+++ Texte extrait +++
Zone d'inconfort
Par pensées irréfléchies - Lien permanent
Je vais partir en voyage. Loin. Longtemps. Enfin, je crois : j’ai posé des congés, je dois prendre mon billet d’avion.
Je l’ai déjà presque pris d’ailleurs : plusieurs fois, j’ai fait la recherche, j’ai trouvé les moins pires prix, et je n’avais plus qu’à valider. Plusieurs fois au cours des deux derniers mois. Et puis je n’ai pas encore validé, alors que je sais très bien que je vais finir par les prendre. Mais quand j’aurai réservé, ça deviendra définitif, et je serai obligé de partir, et j’ai peur. Parce que je vais partir seul, et qu’à part les quelques personnes que j’irai saluer au début du voyage, je resterai seul, pendant des semaines, sur la route, avec seulement les discussions de passage, sans connexion à Internet, sans livre pour passer le temps, juste seul avec mon cerveau à la con.
+++ Données fournies +++
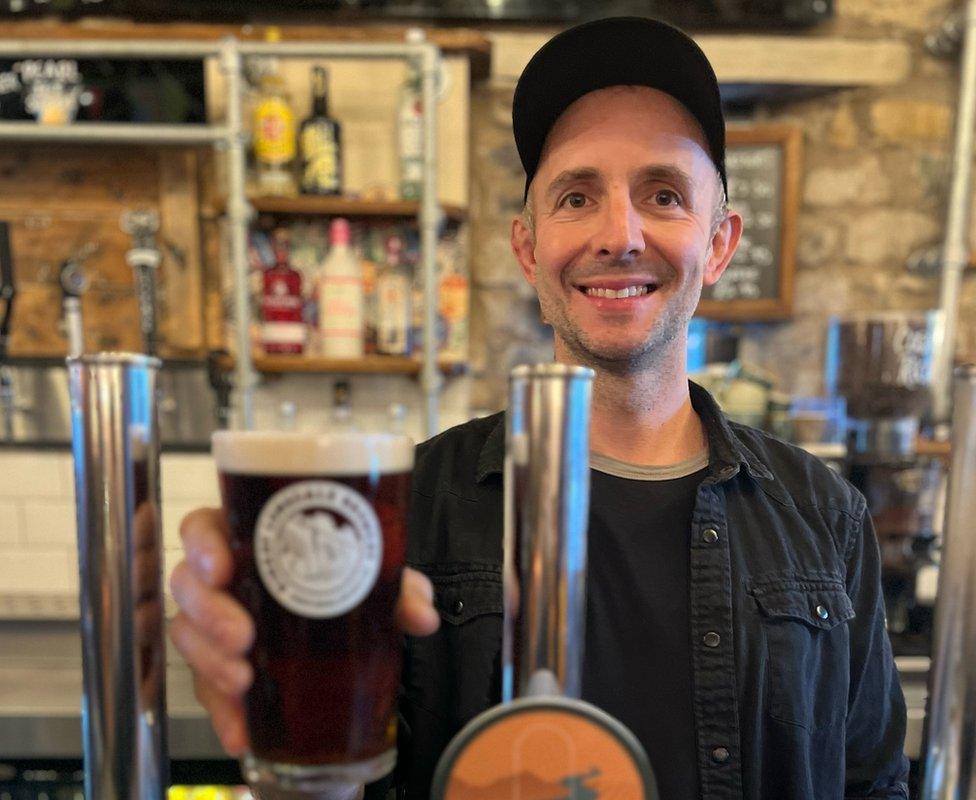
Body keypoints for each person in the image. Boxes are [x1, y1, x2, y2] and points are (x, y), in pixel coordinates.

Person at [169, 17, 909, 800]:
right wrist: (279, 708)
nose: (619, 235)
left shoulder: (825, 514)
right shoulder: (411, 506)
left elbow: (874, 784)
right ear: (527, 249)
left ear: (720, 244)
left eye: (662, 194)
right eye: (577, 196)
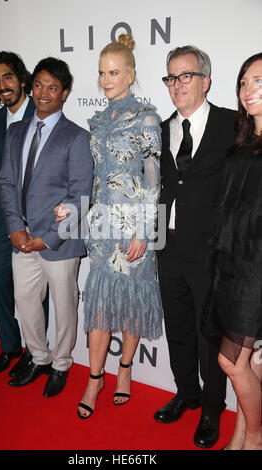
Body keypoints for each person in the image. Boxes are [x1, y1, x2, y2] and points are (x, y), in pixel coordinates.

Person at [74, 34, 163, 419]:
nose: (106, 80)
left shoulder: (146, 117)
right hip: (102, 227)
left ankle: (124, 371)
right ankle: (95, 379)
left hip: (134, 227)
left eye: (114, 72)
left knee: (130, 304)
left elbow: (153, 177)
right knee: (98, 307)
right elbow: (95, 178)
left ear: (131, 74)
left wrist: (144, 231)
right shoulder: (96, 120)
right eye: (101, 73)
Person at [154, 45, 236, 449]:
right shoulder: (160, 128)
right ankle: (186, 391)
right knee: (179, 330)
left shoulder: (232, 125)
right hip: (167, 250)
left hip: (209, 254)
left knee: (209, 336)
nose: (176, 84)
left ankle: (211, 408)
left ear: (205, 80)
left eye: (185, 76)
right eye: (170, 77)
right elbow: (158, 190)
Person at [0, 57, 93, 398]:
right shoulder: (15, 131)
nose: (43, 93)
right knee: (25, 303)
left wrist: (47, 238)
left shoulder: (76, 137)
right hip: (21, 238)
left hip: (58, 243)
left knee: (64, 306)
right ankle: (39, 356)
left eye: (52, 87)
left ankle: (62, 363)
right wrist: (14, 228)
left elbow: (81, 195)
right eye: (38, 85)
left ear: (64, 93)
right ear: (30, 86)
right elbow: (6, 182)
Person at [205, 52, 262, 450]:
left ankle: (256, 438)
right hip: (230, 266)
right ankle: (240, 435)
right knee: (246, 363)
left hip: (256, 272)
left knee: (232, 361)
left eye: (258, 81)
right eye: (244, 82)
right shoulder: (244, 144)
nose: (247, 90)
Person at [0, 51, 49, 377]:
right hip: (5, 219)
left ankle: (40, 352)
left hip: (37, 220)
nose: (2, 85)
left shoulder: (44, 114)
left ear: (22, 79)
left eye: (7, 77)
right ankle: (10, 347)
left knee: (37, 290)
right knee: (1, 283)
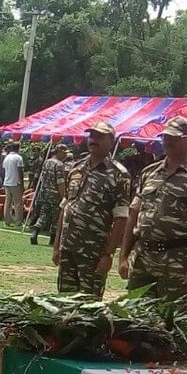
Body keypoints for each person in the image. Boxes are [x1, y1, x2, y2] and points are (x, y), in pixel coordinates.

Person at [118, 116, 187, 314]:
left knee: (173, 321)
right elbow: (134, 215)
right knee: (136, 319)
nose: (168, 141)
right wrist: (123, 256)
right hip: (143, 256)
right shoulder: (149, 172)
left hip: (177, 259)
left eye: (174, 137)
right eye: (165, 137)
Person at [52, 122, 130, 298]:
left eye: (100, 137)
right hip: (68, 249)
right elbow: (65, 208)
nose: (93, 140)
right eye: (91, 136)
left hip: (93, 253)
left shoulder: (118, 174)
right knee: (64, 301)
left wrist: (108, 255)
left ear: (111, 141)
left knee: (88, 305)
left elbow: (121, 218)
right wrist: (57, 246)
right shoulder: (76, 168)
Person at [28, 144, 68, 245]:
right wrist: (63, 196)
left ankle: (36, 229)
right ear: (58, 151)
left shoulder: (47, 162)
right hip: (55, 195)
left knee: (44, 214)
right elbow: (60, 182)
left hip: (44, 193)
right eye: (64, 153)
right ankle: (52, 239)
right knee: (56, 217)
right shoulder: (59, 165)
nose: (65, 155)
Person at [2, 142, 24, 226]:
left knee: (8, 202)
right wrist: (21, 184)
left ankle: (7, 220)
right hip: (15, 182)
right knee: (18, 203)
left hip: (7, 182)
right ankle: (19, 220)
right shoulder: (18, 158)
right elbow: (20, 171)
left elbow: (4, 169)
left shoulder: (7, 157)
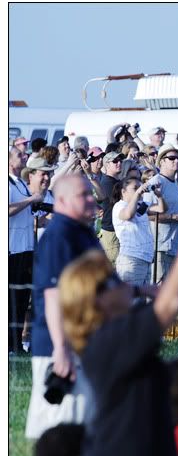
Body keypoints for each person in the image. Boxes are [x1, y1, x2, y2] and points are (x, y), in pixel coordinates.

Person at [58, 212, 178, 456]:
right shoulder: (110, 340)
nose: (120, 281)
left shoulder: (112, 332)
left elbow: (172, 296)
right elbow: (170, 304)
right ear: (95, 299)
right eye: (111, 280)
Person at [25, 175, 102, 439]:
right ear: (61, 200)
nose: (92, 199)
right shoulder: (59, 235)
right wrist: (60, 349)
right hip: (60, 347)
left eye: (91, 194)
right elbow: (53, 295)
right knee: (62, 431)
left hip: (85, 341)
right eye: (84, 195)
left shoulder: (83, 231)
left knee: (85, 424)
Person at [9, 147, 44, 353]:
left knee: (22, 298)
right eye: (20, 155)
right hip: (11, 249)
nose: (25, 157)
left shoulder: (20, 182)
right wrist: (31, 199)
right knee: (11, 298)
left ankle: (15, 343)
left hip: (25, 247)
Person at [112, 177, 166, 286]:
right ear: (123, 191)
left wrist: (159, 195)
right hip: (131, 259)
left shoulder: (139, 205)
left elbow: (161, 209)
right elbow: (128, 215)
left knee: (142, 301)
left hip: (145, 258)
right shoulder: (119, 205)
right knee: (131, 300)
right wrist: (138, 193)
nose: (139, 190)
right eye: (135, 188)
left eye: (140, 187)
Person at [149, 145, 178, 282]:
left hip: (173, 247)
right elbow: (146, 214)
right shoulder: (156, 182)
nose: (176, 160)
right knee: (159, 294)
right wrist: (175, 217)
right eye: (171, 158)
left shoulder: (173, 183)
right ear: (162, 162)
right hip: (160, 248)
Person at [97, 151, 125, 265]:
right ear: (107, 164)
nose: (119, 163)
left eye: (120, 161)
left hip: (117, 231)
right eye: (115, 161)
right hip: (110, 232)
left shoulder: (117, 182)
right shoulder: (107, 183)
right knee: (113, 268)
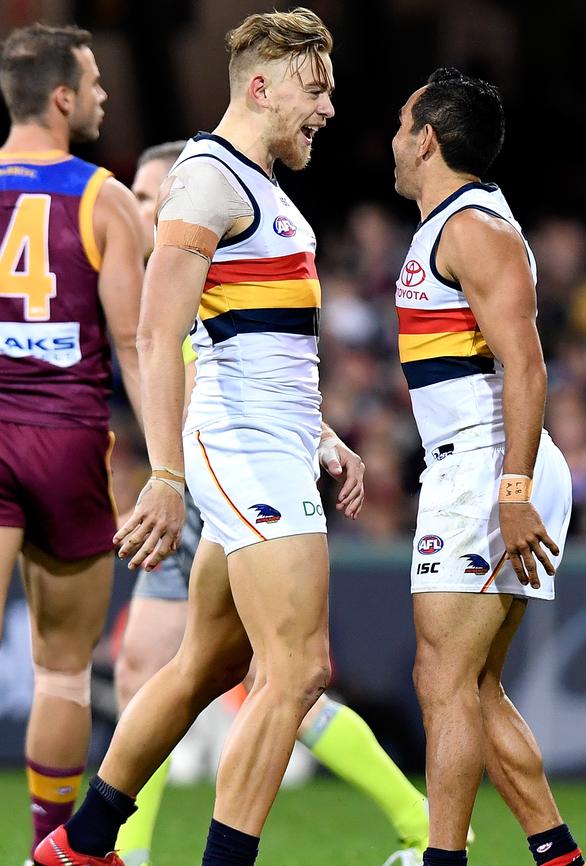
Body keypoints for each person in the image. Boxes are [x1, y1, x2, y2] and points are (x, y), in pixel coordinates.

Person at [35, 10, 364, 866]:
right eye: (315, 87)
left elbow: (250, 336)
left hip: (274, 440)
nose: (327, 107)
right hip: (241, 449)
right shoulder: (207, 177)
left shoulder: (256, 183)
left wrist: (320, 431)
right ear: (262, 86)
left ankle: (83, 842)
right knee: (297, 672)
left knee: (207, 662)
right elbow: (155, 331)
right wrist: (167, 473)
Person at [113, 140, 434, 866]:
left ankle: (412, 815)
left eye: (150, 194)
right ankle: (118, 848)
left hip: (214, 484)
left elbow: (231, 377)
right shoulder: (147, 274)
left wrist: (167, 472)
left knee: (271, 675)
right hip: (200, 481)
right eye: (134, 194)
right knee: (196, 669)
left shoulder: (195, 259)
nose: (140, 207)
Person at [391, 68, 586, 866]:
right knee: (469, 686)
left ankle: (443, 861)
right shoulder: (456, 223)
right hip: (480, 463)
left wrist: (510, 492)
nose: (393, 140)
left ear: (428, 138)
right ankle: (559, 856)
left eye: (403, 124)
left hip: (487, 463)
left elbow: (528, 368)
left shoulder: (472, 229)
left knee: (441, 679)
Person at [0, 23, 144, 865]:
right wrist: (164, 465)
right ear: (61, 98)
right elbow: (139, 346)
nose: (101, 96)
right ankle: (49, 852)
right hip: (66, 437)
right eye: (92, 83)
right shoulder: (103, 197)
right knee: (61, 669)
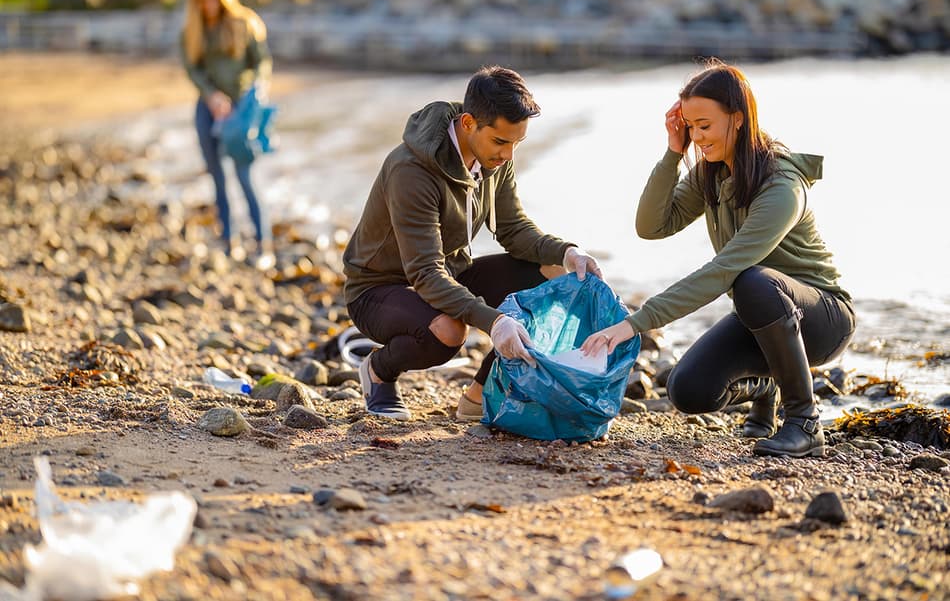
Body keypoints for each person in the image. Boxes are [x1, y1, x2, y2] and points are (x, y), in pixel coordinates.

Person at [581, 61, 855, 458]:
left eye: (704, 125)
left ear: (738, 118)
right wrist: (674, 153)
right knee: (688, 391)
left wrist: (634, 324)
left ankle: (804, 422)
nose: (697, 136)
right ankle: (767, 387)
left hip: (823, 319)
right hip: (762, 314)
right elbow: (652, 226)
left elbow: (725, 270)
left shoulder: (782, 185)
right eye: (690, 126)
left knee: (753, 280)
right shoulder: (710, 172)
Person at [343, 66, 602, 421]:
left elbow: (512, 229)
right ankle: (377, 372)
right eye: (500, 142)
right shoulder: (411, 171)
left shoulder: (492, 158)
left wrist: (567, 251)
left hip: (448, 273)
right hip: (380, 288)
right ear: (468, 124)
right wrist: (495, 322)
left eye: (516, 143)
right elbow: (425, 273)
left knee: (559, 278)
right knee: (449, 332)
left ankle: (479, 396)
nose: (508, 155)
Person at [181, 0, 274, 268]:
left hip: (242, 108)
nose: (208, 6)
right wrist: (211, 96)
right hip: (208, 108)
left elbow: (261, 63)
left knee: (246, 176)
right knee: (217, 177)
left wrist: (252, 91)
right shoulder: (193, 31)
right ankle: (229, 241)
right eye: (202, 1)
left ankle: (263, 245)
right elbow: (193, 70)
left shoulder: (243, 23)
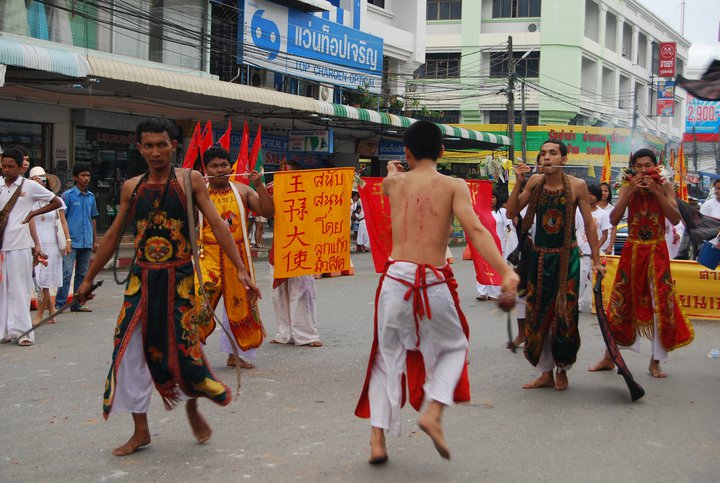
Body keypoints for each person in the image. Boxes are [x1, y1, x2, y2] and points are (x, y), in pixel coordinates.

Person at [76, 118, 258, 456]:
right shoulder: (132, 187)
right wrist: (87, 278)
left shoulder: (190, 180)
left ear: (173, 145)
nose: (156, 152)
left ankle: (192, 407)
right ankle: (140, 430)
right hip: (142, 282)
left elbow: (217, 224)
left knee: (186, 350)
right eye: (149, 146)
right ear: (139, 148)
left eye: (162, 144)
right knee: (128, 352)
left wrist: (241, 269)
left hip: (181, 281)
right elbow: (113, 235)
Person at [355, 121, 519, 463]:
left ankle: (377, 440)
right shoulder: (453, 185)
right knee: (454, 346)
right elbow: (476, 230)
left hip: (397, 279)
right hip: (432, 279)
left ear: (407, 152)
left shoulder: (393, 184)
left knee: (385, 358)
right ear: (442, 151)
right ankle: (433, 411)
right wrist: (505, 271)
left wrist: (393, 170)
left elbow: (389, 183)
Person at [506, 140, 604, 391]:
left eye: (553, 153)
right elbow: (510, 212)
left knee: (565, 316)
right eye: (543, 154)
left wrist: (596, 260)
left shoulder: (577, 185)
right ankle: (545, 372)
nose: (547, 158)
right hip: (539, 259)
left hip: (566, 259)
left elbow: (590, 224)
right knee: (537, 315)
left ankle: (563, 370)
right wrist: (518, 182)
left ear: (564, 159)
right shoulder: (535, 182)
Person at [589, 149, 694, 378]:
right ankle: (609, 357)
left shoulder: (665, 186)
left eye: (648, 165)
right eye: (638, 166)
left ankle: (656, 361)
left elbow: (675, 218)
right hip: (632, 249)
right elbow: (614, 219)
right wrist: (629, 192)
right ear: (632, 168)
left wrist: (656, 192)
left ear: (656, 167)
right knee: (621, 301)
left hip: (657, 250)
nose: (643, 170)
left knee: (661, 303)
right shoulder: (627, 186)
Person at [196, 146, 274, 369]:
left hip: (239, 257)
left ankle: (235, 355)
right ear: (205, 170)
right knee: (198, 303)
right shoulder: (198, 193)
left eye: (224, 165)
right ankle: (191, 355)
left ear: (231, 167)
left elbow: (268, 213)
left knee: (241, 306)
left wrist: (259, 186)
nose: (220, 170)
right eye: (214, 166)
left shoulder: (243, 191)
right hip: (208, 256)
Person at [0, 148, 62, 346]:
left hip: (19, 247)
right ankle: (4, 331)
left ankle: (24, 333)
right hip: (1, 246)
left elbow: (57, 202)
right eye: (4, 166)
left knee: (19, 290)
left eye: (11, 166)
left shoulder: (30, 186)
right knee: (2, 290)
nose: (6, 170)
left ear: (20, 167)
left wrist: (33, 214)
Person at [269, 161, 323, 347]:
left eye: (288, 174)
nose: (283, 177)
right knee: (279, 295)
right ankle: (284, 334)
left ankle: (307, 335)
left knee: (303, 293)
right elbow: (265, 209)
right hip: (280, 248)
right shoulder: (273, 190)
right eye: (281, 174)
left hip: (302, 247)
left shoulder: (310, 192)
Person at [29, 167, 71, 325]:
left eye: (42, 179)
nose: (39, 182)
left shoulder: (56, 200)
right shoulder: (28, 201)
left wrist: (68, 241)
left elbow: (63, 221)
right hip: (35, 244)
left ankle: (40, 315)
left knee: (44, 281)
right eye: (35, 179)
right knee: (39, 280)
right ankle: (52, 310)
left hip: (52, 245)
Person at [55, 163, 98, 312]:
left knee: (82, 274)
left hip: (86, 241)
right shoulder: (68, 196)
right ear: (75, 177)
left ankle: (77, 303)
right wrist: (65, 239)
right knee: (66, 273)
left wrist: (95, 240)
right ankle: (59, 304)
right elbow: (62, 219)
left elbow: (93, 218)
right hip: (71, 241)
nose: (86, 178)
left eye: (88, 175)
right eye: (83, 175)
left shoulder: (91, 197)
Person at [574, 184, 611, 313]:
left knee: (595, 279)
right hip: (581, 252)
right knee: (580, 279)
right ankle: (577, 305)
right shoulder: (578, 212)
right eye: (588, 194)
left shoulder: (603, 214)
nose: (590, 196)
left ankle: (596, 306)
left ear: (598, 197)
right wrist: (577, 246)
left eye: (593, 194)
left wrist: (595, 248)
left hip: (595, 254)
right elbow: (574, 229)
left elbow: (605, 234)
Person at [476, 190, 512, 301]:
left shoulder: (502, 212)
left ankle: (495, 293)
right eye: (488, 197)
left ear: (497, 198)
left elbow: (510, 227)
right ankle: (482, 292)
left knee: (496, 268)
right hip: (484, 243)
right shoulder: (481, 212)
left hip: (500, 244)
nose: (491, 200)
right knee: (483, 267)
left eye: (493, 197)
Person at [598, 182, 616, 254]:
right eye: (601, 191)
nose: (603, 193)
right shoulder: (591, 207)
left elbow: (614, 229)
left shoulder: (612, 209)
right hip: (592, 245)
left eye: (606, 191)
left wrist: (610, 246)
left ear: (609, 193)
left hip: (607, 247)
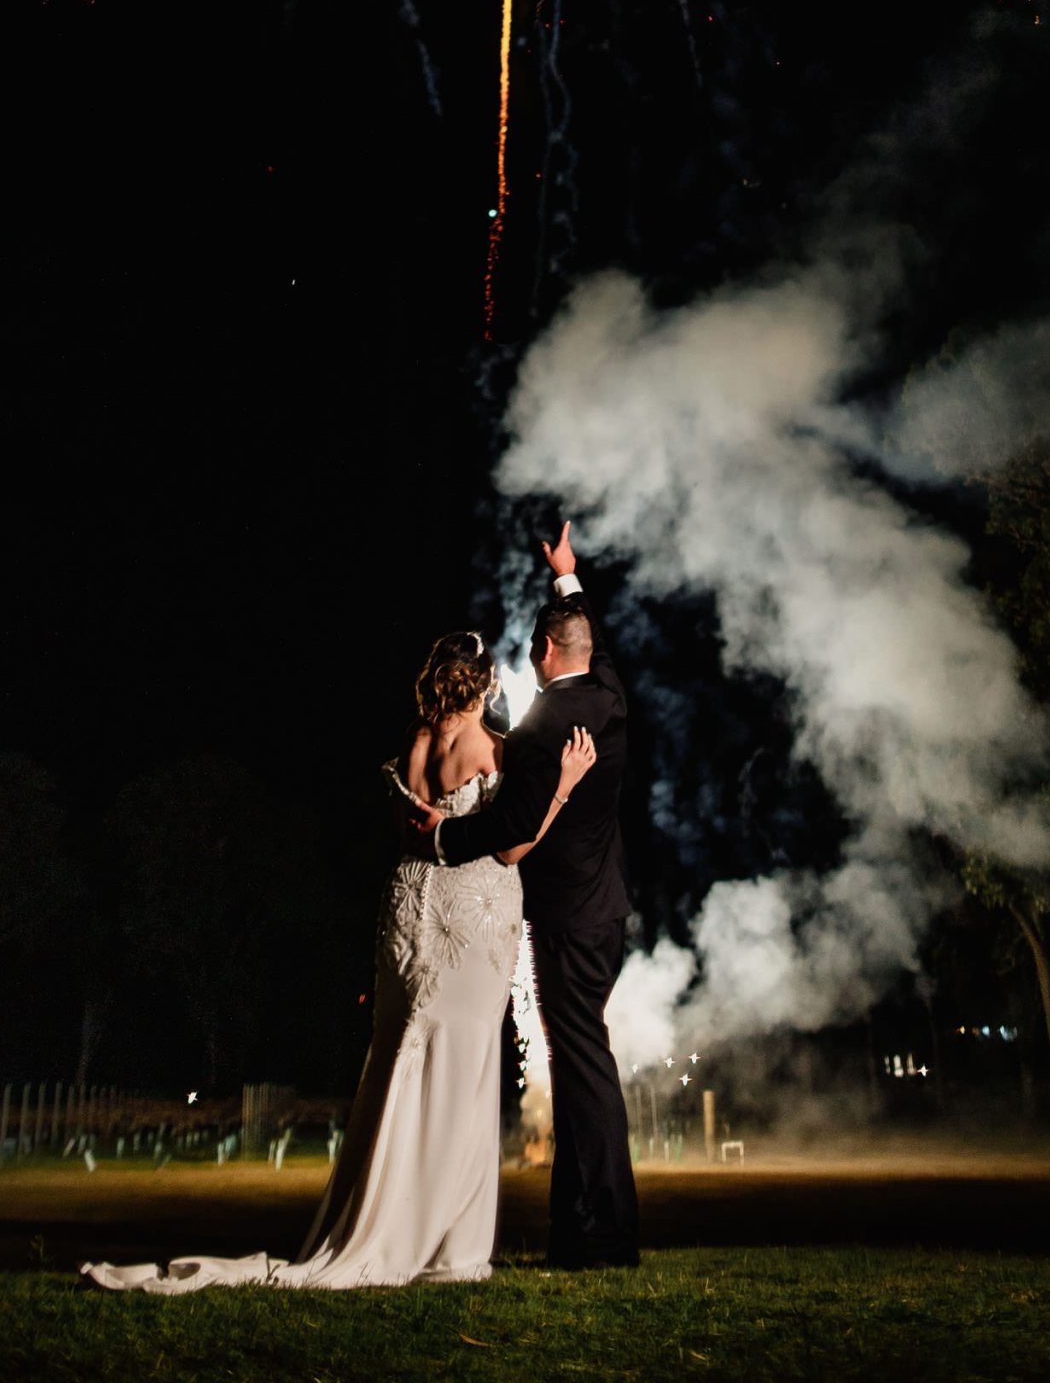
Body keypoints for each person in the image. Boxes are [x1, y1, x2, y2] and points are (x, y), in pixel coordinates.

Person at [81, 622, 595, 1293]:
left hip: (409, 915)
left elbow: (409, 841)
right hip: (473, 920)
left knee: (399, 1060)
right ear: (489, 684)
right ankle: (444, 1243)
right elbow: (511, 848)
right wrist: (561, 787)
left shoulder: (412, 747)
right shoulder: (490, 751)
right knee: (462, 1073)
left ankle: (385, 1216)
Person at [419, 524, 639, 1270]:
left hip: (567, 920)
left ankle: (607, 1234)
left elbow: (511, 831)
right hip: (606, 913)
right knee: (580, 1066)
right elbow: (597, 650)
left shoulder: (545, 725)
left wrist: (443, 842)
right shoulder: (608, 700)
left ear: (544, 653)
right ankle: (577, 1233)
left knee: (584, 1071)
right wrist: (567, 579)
+++
**À vous:** Traduisez en anglais cette phrase du texte sur le départ en voyage : « Enfin, je crois : j’ai posé des congés, je dois prendre mon billet d’avion. » Le matériel fourni n'est pas utile ici.

**Résultat ci-dessous:** Well, I think so: I've put in for time off, and I need to get my plane ticket.